Our findings indicate that PNS with anti-CV2 antibody can be shown as MSA-P mimic. Considering that MSA is a neurodegenerative disease with a poor prognosis, screening for other treatable or controllable factors like PNS presented in this case is necessary when encountering a rapid progressive MSA-mimic patient.

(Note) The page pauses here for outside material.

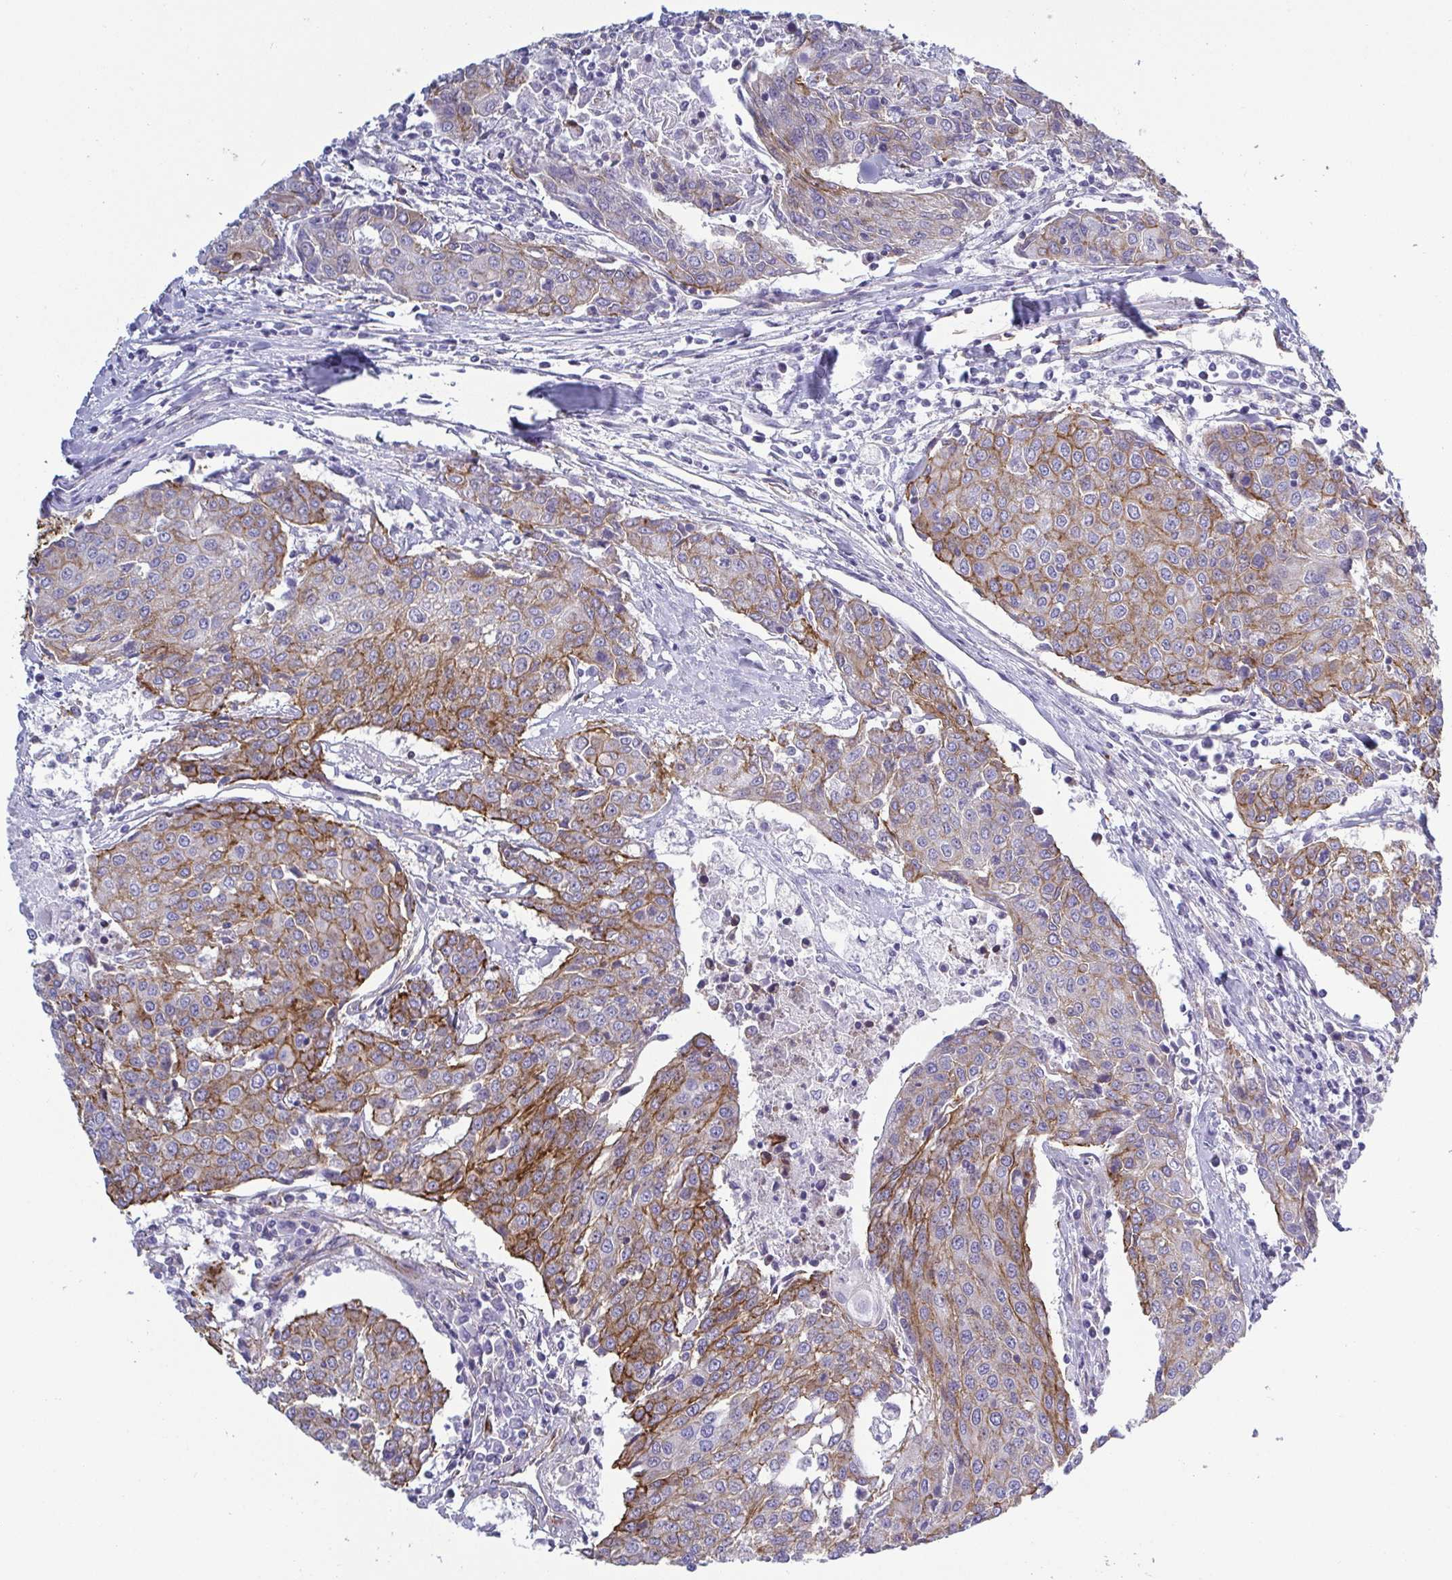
{"staining": {"intensity": "moderate", "quantity": "<25%", "location": "cytoplasmic/membranous"}, "tissue": "urothelial cancer", "cell_type": "Tumor cells", "image_type": "cancer", "snomed": [{"axis": "morphology", "description": "Urothelial carcinoma, High grade"}, {"axis": "topography", "description": "Urinary bladder"}], "caption": "This micrograph shows IHC staining of urothelial cancer, with low moderate cytoplasmic/membranous staining in approximately <25% of tumor cells.", "gene": "LIMA1", "patient": {"sex": "female", "age": 85}}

PNS represents the remote effects of tumors on the nervous system, which is not associated with invasion or compression of the tumor but by activation of the immune system. Antibodies produced by the body against the tumor antigen may damage the nervous system. These antibodies are divided into 1) antibodies against neuronal nuclear and cytoplasmic antigens and 2) antibodies against cell surface and synaptic proteins. As a member of the former first identified as a biomarker of PNS in 2001 [1], collapsin response mediated protein 5 (CRMP5) is a neuronal cytoplasmic protein recognized by anti-CV2 antibody expressed in the cerebellum, hippocampus, thalamus, peripheral neurons, spinal cord, retina, and in SCLCs [1, 2]. Accordingly, the clinical presentations associated with anti-CV2 antibody include cerebellar ataxia, chorea, peripheral and autonomic neuropathies, myelopathy, optic neuritis, and retinitis [1, 3, 4]. Anti-CV2 antibody related PNS is closely related to small cell lung cancer and thymoma [1, 3]. The symptoms can be significantly alleviated after tumor-targeted treatment. Here, we report a case with anti-CV2 associated PNS mimicking MSA without tumor. It reminds physicians of the possibilities for diseases that present as MSA, especially tumor related PNS.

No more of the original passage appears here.